Introductions for Dolores Dorantes & Laura Solórzano – 1 April 09

Dolores Dorantes’s most recent books include sexoPUROsexoVELOZ (2004) and Lola (cartas cortas) (2002). A translation of sexoPUROsexoVELOZ and Septiembre, books two and three of Dolores Dorantes by Dolores Dorantes, have been translated by Jen Hofer and published by Counterpath Press and Kenning Editions. Dorantes was born in Veracruz in 1973 and has lived most of her life in Ciudad Juárez, where socioeconomic violence and politically-charged daily brutalities have informed her work as a poet, journalist, and cultural worker.
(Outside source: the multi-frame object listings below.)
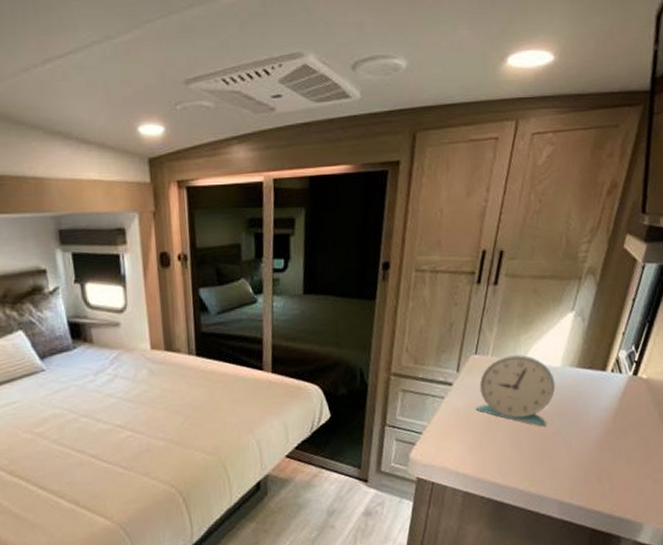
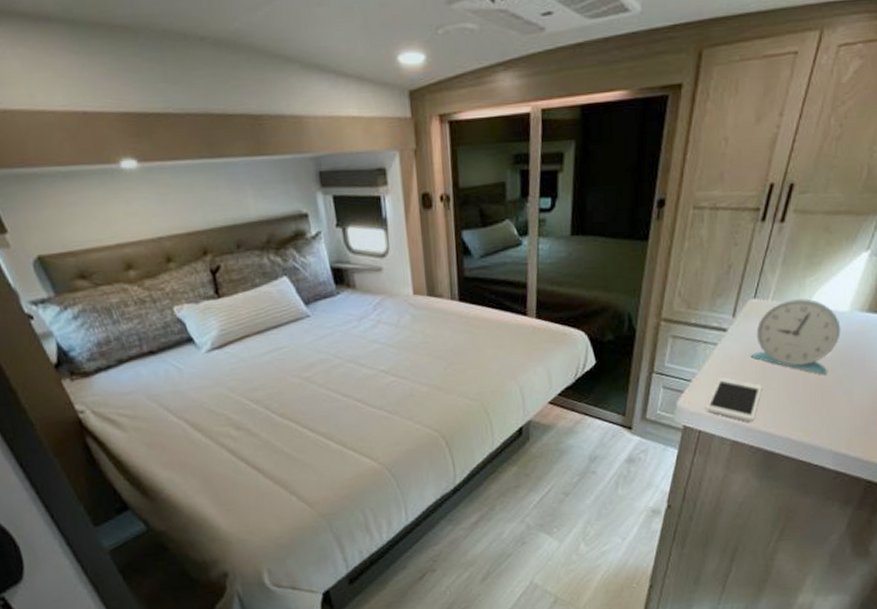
cell phone: none [437,430,489,473] -> present [705,377,762,422]

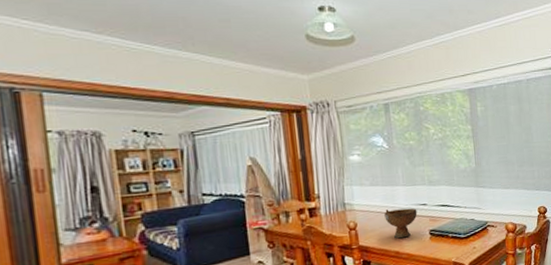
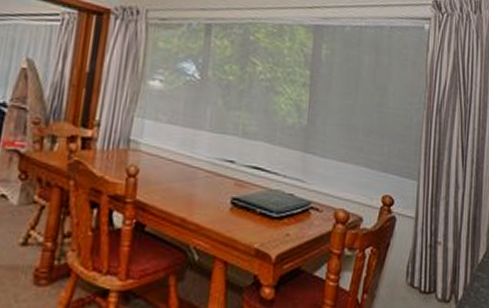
bowl: present [384,208,418,239] -> none [176,158,221,202]

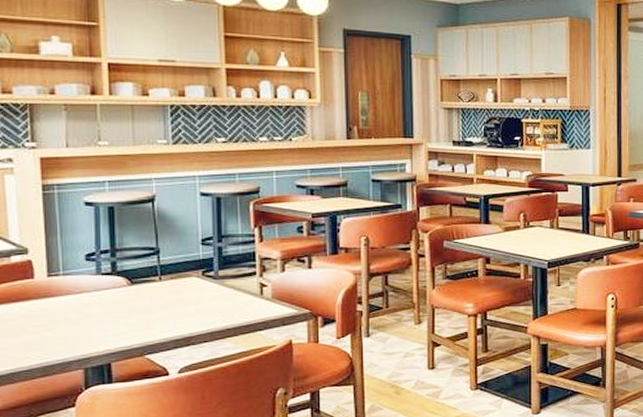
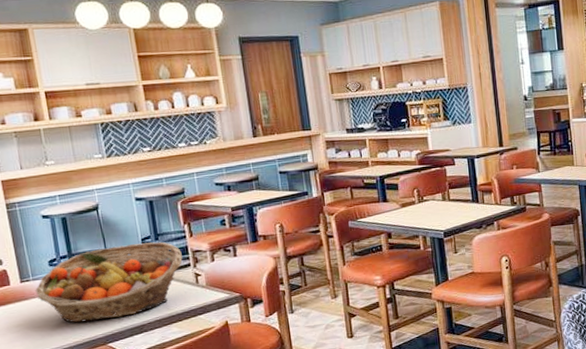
fruit basket: none [64,244,248,329] -> present [35,241,183,323]

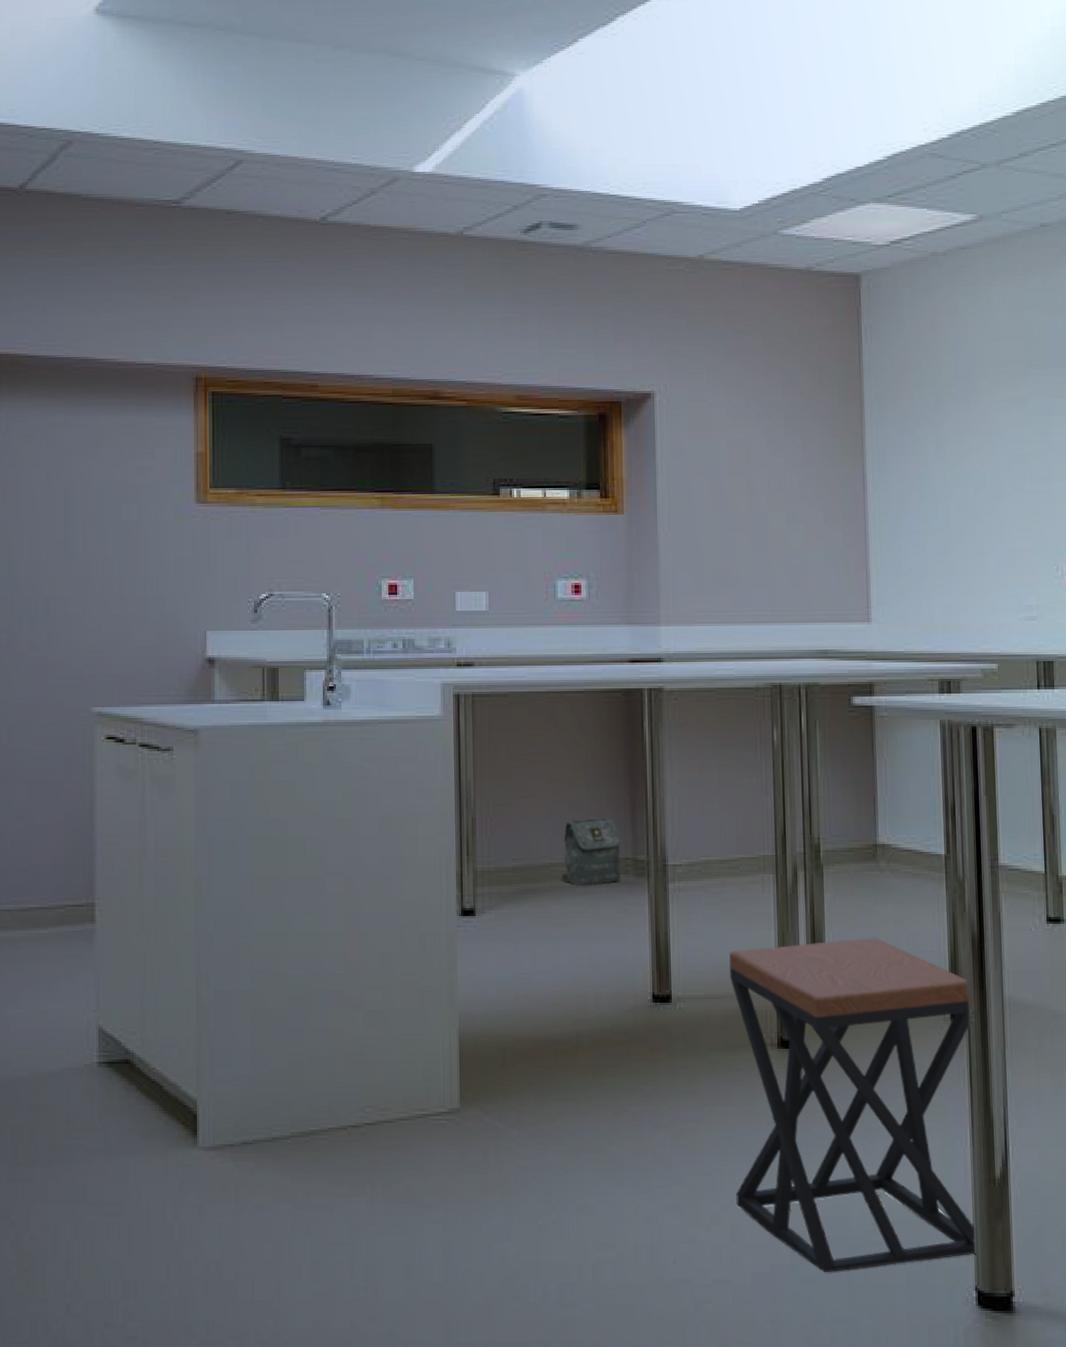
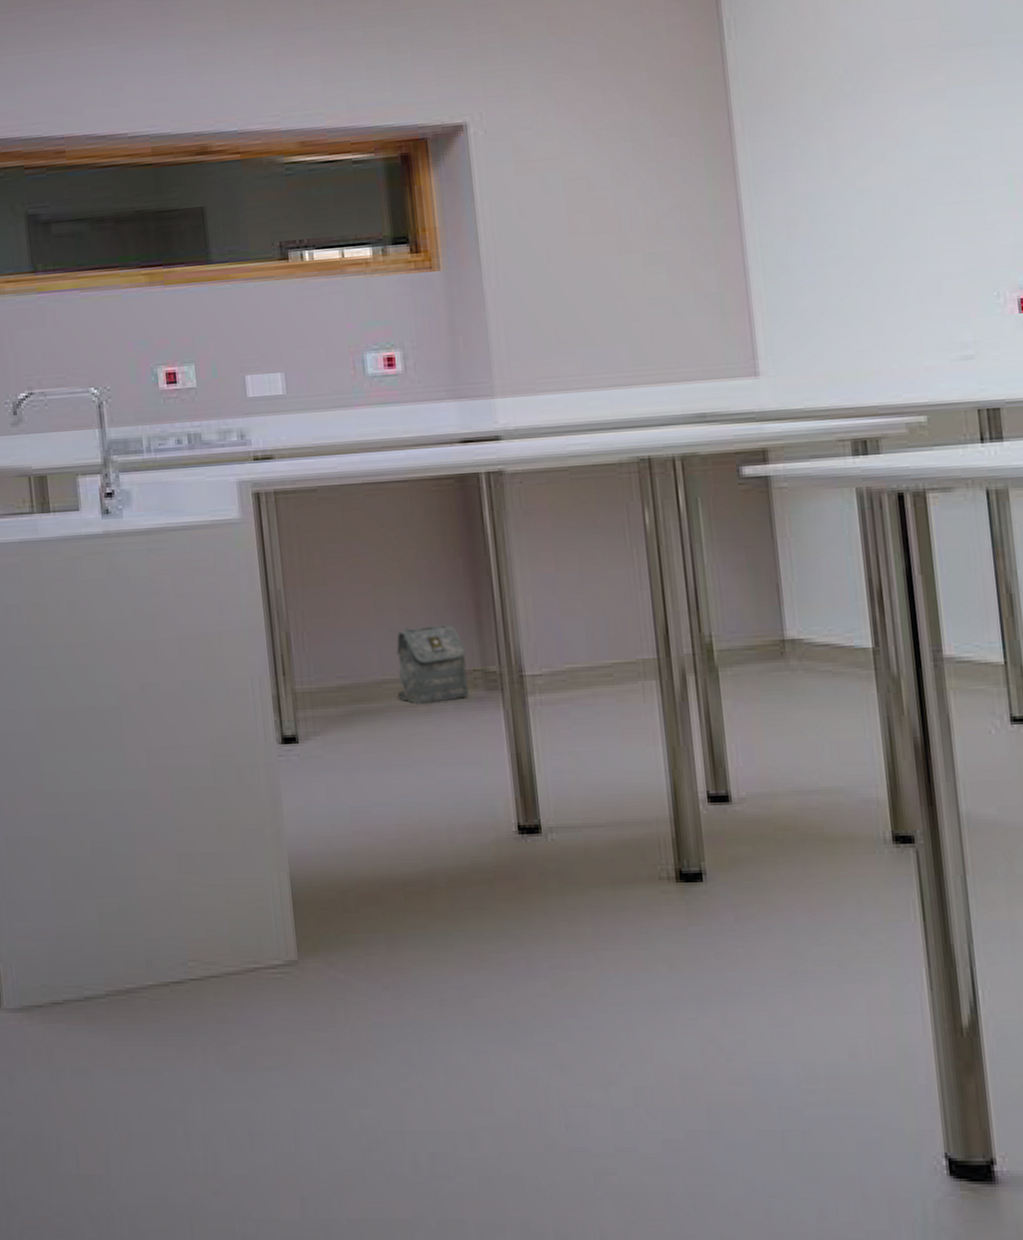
stool: present [729,937,977,1273] -> none [608,749,944,1139]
She is a founding member of the border arts collective Compañía Frugal (The Frugal Company), which counts among its activities publication of the monthly poetry broadside series Hoja Frugal, printed in editions of 4,000 and distributed free throughout Mexico.

Dolores Dorantes writes the kind of poems I look for, which is to say they present a spare frame that can withstand any force, and the force we are talking about is emotional and political, the frame is analog for the civilian body. These poems are not a refuge but a location for pain to be mitigated, transformed into something else, not magically but through the visible workings of the poet. To paraphrase one of her lines, her poems are marked with a white cross made of lime that we can all enter. Please welcome Dolores to the Poetry Project.

Laura Solórzano is the author, most recently, of Boca perdida (2005) and lobo de labio (2001). Jen Hofer’s translation of lobo de labio was published as lip wolf by Action Books in March 2007. Laura is on the editorial board of the literary arts magazine Tragaluz, and currently teaches writing at the Centro de Arte Audiovisual in Guadalajara. Both Dorantes and Solórzano appeared in the anthology Sin puertas visibles: An Anthology of Contemporary Poetry by Mexican Women (ed. and trans. by Hofer in 2003).

Even as a non-Spanish speaker it was pleasurable to make an effort to read Solórzano’s poems in the language they were written. What I can understand is that she is an ear-driven poet, and Jen Hofer’s translations brilliantly retain that element. She’s a psychological poet, rendering the music of the unconscious into language, which is, if we want to go by Lacan, structured like a language. Vivid images emerge and layer and weave obsessively. Images of eyes serve to cast the self as an image as well, the I – she writes “this cornea split apart as if it were a dark cave” – images of such rupture are balanced by the desire for “encounter between you and me.” Please welcome Laura to the Poetry Project.